══ TRECHO CITADO ══

As vendas do tablet vêm caindo há dois anos. Apesar da introdução de tecnologias como telas capazes de reprodução fiel das cores e acessórios como o lápis digital iPencil, os iPads não são versáteis o suficiente para substituir um laptop e podem ser supérfluos para quem já resolve a vida com um smartphone. Os computadores também não serão a saí­da.

A Apple, que há dez anos tirou o “Computer” do nome, nunca vendeu tantos Macs como hoje, mas o mercado de PCs já passou do auge. A expectativa mais otimista é de uma longa fase de estagnação. Como aponta um relatório da consultoria americana IDC, a vida útil dos computadores de mesa e laptops é cada vez maior, e eles enfrentam a concorrência justamente de smartphones e tablets.

Todo o peso da expectativa recai sobre o Apple Watch. O relógio inteligente foi lançado há um ano em um evento grandioso — e com a hiperbólica cobertura de mídia que costuma acompanhar novos produtos da Apple.

O auê era compreensível: o Apple Watch foi o primeiro produto realmente novo da empresa desde o iPad (que estreou em 2010) e o primeiro grande lançamento depois da morte de Steve Jobs em 2011. A Apple não divulga os números de vendas do relógio, mas analistas estimam que 12 milhões de unidades tenham sido vendidas no primeiro ano.

É o dobro do número de iPhones vendidos nos seus primeiros 12 meses, e potencialmente um negócio de 6 bilhões de dólares. Até agora, porém, ninguém sabe dizer se esse “computador de vestir” será uma grande plataforma computacional ou um item para consumidores endinheirados e dispostos a experimentar qualquer novidade. A bateria dura pouco tempo e o soft­ware é lento.

O jornalista Casey Chan, do site especializado em tecnologia pessoal Gizmodo, abandonou o Apple Watch depois de dez meses. “Ainda não sei o que os botões fazem”, escreveu Chan sobre o aparelho — uma crítica dura para uma empresa conhecida por sua obsessão com o design integrado de hardware e software.

Os elogios são unânimes em relação ao acompanhamento de atividades físicas e aos avisos de mensagens de texto e ligações. Mas outros aparelhos fazem o mesmo e custam menos. Três de cada quatro gadgets “de vestir” são pulseiras inteligentes, segundo um levantamento da Kantar Worldpanel ComTech.

Apesar das funções mais avançadas, o Apple Watch tem apenas 7% do mercado americano, ante 62% da Fitbit, líder do segmento de monitores de atividade física. Para o analista J.P. Gown­der, da empresa de pesquisas Forrester Research, o Apple Watch ainda não provou ser “indispensável”.

O FUTURO É O CARRO?

Apesar do silêncio oficial sobre o assunto, não há dúvida de que a Apple esteja desenvolvendo um carro. O projeto tem o nome interno de Titan e envolve mais de 600 pessoas, incluindo vários engenheiros com experiência em veículos autônomos, segundo reportagens publicadas na imprensa americana. Concorrentes como o Google estão mais adiantados.

Isso sem contar que as montadoras fazem parte de um setor infinitamente mais complexo do ponto de vista industrial. Há ainda a competição da Tesla. Antes que um eventual carro com o logotipo da maçã mordida seja visto nas ruas, é preciso resolver questões regulatórias essenciais quanto aos veículos sem motorista.

═══
══ DADOS FORNECIDOS ══

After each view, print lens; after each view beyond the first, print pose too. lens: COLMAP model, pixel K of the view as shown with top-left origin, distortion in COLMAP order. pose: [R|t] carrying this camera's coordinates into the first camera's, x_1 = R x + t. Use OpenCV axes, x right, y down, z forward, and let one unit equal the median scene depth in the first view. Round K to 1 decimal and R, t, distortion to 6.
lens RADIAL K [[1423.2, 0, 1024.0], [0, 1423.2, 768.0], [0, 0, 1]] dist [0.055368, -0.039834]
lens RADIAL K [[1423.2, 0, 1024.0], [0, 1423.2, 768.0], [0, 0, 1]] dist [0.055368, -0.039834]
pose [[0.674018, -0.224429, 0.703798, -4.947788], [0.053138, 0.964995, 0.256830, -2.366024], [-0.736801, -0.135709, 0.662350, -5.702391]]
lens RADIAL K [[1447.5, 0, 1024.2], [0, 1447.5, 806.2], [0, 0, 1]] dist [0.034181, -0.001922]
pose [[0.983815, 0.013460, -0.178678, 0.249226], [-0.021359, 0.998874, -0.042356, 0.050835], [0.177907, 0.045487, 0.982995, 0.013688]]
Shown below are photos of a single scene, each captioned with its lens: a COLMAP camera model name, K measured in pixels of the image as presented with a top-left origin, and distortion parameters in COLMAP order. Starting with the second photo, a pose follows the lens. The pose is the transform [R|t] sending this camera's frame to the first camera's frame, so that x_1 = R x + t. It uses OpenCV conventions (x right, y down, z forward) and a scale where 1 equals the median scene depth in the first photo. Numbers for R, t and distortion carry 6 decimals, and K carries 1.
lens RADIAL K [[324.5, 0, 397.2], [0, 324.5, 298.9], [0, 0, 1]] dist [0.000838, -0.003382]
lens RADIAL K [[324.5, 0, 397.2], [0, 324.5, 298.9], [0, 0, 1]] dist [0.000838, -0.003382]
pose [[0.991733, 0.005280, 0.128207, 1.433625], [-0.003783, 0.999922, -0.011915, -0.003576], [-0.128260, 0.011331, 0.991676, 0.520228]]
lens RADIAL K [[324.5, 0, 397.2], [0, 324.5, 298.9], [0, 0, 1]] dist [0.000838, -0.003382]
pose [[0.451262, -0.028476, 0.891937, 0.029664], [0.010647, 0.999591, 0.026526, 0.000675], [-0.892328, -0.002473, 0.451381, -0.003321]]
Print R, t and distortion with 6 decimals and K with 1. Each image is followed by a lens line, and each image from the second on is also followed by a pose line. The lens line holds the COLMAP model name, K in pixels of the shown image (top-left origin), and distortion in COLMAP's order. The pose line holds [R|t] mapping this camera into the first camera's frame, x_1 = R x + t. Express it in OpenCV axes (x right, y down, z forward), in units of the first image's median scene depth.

═══

## CONJUNTO DE TAREFAS
A – Indique se cada afirmação concorda com o texto sobre a Apple, respondendo sim ou não e citando literalmente as palavras do texto que decidem: (i) a Apple divulga os números de vendas do Apple Watch; (ii) o projeto de carro da Apple envolve mais de 600 pessoas; (iii) o Apple Watch detém a maior fatia do mercado americano.
B – Por favor, repita literalmente a parte do texto sobre a Apple que se abre com as palavras que contêm "O auê era compreensível: o" e se fecha com "no primeiro ano.".

## RESPOSTAS FORNECIDAS
A –
(i) Não: "A Apple não divulga os números de vendas do relógio".
(ii) Sim: "envolve mais de 600 pessoas".
(iii) Não: "o Apple Watch tem apenas 7% do mercado americano, ante 62% da Fitbit".

B –
O auê era compreensível: o Apple Watch foi o primeiro produto realmente novo da empresa desde o iPad (que estreou em 2010) e o primeiro grande lançamento depois da morte de Steve Jobs em 2011. A Apple não divulga os números de vendas do relógio, mas analistas estimam que 12 milhões de unidades tenham sido vendidas no primeiro ano.